### Assignment
Look for the word "твердим" in the entries and copy every line where it shows up.

Records from a data collection
*** Begin section ***
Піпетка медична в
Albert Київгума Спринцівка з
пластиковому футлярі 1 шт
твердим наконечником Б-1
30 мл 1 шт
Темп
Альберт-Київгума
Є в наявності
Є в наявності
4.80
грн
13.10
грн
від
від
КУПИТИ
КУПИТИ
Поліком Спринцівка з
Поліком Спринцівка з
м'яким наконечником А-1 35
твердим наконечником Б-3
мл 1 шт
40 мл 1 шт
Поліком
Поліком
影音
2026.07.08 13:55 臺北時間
*** End section ***
*** Begin section ***
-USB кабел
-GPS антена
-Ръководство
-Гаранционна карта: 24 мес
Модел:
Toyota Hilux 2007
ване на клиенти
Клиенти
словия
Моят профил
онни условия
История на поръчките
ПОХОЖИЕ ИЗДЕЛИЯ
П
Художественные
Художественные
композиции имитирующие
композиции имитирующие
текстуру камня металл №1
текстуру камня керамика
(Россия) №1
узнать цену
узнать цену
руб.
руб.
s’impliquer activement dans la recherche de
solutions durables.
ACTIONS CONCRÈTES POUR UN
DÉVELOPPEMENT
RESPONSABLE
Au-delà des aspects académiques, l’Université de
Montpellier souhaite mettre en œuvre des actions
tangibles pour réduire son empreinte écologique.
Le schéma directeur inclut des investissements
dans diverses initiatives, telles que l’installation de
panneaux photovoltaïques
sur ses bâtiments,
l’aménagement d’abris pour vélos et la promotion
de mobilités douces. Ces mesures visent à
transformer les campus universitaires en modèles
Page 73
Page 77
*** End section ***
### Result of this exercise
твердим наконечником Б-1
твердим наконечником Б-3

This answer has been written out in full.